What is needed is an exact copy of the entries below, with the pictures left out.

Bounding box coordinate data
BEGIN
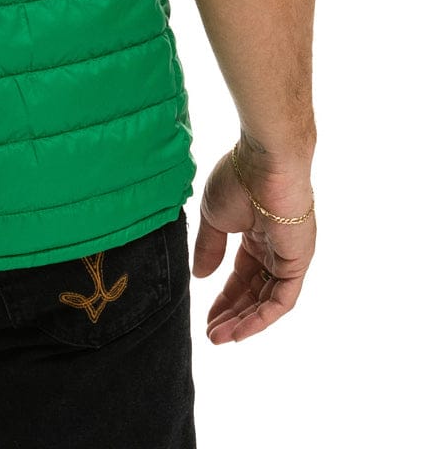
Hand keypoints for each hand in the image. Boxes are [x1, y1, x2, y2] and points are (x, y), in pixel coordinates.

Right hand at [192, 145, 315, 343]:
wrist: (264, 161)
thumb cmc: (238, 178)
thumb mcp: (214, 217)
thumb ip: (209, 248)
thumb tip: (201, 276)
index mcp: (257, 233)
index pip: (242, 274)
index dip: (224, 296)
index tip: (207, 315)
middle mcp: (276, 247)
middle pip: (254, 291)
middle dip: (233, 314)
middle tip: (212, 334)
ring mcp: (289, 255)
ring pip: (268, 300)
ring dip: (245, 321)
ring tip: (220, 338)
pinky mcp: (298, 262)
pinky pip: (282, 299)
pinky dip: (262, 317)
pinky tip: (241, 330)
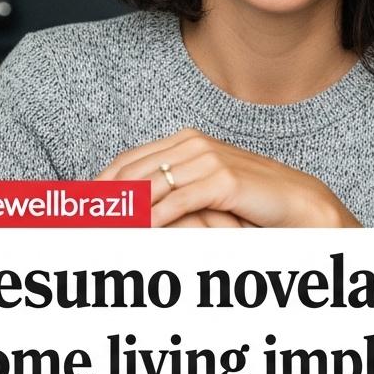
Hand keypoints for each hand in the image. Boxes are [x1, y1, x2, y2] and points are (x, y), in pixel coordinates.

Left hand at [94, 128, 360, 227]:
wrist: (296, 200)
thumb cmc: (252, 197)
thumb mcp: (207, 185)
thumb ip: (173, 185)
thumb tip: (132, 201)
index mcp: (185, 140)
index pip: (126, 161)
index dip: (98, 185)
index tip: (76, 208)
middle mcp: (193, 144)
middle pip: (131, 173)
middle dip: (101, 200)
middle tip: (79, 222)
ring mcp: (208, 159)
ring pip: (150, 188)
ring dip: (123, 213)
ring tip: (102, 231)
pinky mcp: (223, 179)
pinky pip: (178, 202)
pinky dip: (154, 219)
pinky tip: (140, 233)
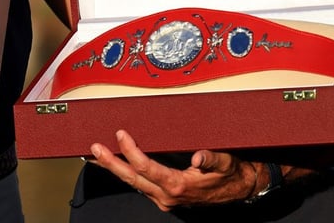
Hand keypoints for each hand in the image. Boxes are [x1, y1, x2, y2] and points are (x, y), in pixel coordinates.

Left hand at [89, 130, 263, 210]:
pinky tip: (117, 166)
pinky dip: (126, 174)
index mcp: (179, 185)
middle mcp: (168, 195)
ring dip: (114, 169)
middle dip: (111, 164)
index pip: (147, 167)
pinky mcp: (165, 198)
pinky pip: (140, 186)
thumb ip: (212, 159)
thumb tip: (199, 157)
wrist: (240, 189)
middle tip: (94, 150)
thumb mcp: (225, 162)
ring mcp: (165, 199)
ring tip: (96, 157)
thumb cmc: (231, 174)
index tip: (121, 135)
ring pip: (134, 183)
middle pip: (132, 178)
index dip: (131, 151)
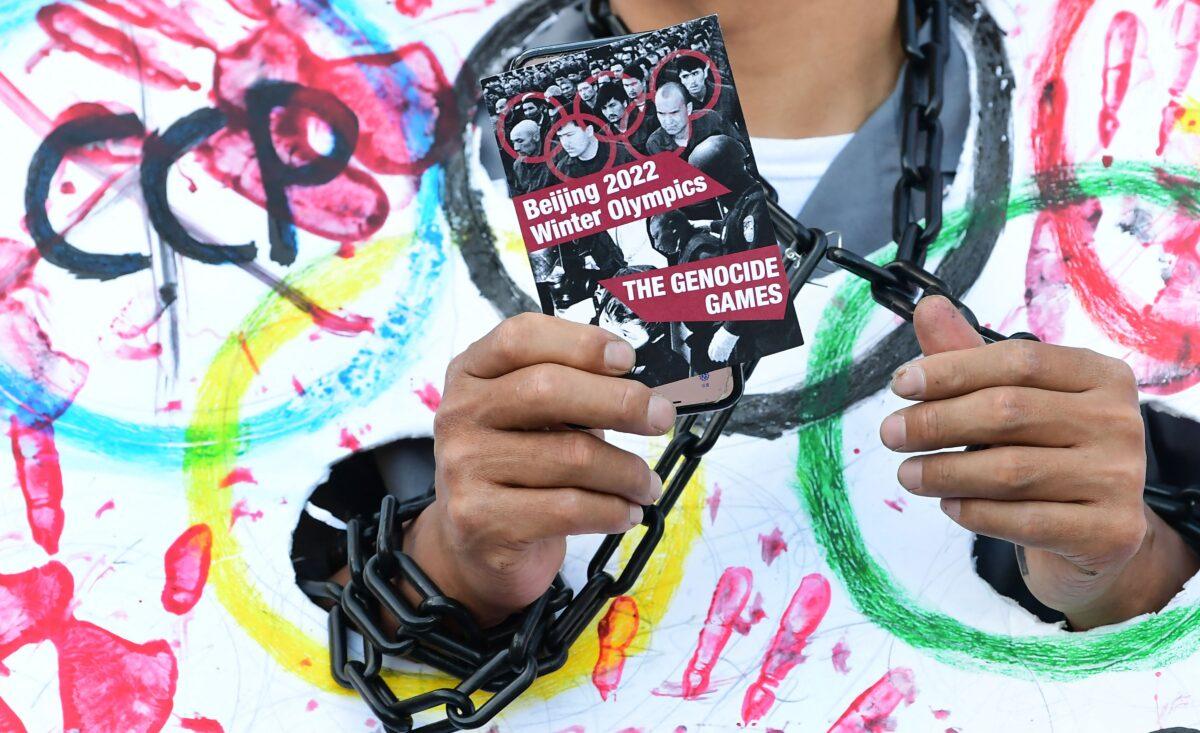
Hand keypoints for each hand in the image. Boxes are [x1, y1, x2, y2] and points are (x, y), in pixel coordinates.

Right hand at [409, 313, 675, 626]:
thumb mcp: (533, 419)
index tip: (627, 358)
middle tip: (660, 417)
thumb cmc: (518, 469)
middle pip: (546, 390)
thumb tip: (644, 394)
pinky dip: (613, 510)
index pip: (520, 337)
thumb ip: (573, 393)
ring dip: (627, 471)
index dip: (580, 342)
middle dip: (620, 401)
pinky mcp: (482, 520)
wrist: (476, 545)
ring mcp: (464, 468)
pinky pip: (570, 508)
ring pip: (571, 456)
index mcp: (471, 374)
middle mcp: (459, 414)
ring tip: (646, 483)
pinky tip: (625, 512)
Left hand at [707, 326, 738, 362]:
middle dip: (715, 358)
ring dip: (720, 359)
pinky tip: (725, 359)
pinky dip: (725, 357)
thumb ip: (715, 340)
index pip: (710, 351)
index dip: (711, 355)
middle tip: (716, 360)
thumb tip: (714, 343)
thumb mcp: (716, 335)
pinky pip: (726, 355)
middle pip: (715, 354)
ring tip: (720, 360)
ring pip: (720, 356)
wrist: (729, 331)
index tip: (711, 358)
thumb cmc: (723, 332)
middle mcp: (717, 346)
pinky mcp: (728, 349)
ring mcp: (722, 348)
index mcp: (713, 343)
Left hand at [883, 296, 1197, 628]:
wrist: (1095, 533)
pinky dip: (976, 512)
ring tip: (907, 473)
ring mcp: (1120, 479)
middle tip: (890, 433)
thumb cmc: (1046, 453)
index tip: (901, 384)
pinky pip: (1025, 520)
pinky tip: (948, 504)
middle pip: (1010, 411)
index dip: (952, 369)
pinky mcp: (1110, 532)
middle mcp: (1119, 421)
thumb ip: (969, 357)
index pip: (1018, 360)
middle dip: (937, 421)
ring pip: (1012, 470)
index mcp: (1100, 375)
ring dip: (944, 471)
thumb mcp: (1013, 399)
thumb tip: (927, 307)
END
- Written solution:
Hand keypoints for each hand in the image. Boxes are [x1, y1, x2, y2] and points are (x, y), in pixel coordinates.

Right hand at [192, 145, 315, 343]:
wrist: (264, 161)
thumb cmc: (238, 178)
thumb mcp: (214, 217)
thumb ip: (209, 248)
thumb tip: (201, 276)
index mcp: (257, 233)
index pip: (242, 274)
index dip: (224, 296)
index tip: (207, 315)
middle mcp: (276, 247)
middle pip: (254, 291)
middle dip: (233, 314)
middle tip: (212, 334)
ring mcp: (289, 255)
ring pip: (268, 300)
ring dip: (245, 321)
ring tip: (220, 338)
pinky mcp: (298, 262)
pinky pip: (282, 299)
pinky dip: (262, 317)
pinky tip: (241, 330)
Hand keypoints for each hand in the image. Boxes are [x1, y1, x2, y2] and points are (x, y), in pixel coordinates.

Left hand at [94, 128, 360, 227]:
wrist: (296, 200)
thumb cmc: (252, 197)
thumb mcp: (207, 185)
thumb ip: (173, 185)
thumb tip: (132, 201)
index mcp: (185, 140)
index pip: (126, 161)
index dip: (98, 185)
index tip: (76, 208)
middle mcp: (193, 144)
middle pip: (131, 173)
middle dip: (101, 200)
middle tip: (79, 222)
ring mcp: (208, 159)
ring pip: (150, 188)
ring dip: (123, 213)
ring tip: (102, 231)
pinky mcp: (223, 179)
pinky pip: (178, 202)
pinky dip: (154, 219)
pinky tip: (140, 233)
Hand keypoints for each hand in the image. Boxes are [x1, y1, x2, y2] and points are (x, y), in pixel coordinates.

Left hand at [89, 130, 263, 210]:
pinky tip: (117, 166)
pinky dip: (126, 174)
index mcp: (179, 185)
middle mcp: (168, 195)
ring dip: (114, 169)
middle dip: (111, 164)
index pip: (147, 167)
pinky mcp: (165, 198)
pinky pip: (140, 186)
thumb ip: (212, 159)
thumb tip: (199, 157)
wrist: (240, 189)
middle tip: (94, 150)
thumb mcp: (225, 162)
ring mcp: (165, 199)
ring tip: (96, 157)
thumb cmc: (231, 174)
index tip: (121, 135)
ring pip: (134, 183)
middle pip: (132, 178)
index dip: (131, 151)
Hand keypoints for each hand in the image. Boxes are [x1, y1, x2, y2] and points are (x, y), in pixel coordinates.

Right hand at [409, 313, 675, 626]:
thumb mcp: (533, 419)
index tip: (627, 358)
middle tip: (660, 417)
thumb cmc: (518, 469)
middle pip: (546, 390)
thumb tip: (644, 394)
pinky dip: (613, 510)
index pip: (520, 337)
thumb ip: (573, 393)
ring dip: (627, 471)
index dip: (580, 342)
middle dip: (620, 401)
pinky mcp: (482, 520)
wrist: (476, 545)
ring mcp: (464, 468)
pinky pip: (570, 508)
ring pip: (571, 456)
index mcp: (471, 374)
middle mcp: (459, 414)
ring tip: (646, 483)
pinky tip: (625, 512)
Left hand at [707, 326, 738, 362]:
middle dip: (715, 358)
ring dip: (720, 359)
pinky tip: (725, 359)
pinky dip: (725, 357)
thumb ip: (715, 340)
index pip: (710, 351)
index dip: (711, 355)
middle tip: (716, 360)
thumb tip: (714, 343)
thumb mcp: (716, 335)
pinky pip: (726, 355)
middle pip: (715, 354)
ring tip: (720, 360)
ring pip: (720, 356)
wrist: (729, 331)
index tip: (711, 358)
thumb cmc: (723, 332)
middle mcp: (717, 346)
pinky mcp: (728, 349)
ring mcp: (722, 348)
index mcp: (713, 343)
Left hand at [883, 296, 1197, 628]:
wrist: (1095, 533)
pinky dip: (976, 512)
ring tip: (907, 473)
ring mcp: (1120, 479)
middle tip: (890, 433)
thumb cmc: (1046, 453)
index tip: (901, 384)
pinky pip: (1025, 520)
pinky tip: (948, 504)
middle pip: (1010, 411)
index dip: (952, 369)
pinky mcp: (1110, 532)
middle mcp: (1119, 421)
thumb ip: (969, 357)
index pip: (1018, 360)
middle dip: (937, 421)
ring pip: (1012, 470)
index mcp: (1100, 375)
ring dip: (944, 471)
thumb mcp: (1013, 399)
thumb tip: (927, 307)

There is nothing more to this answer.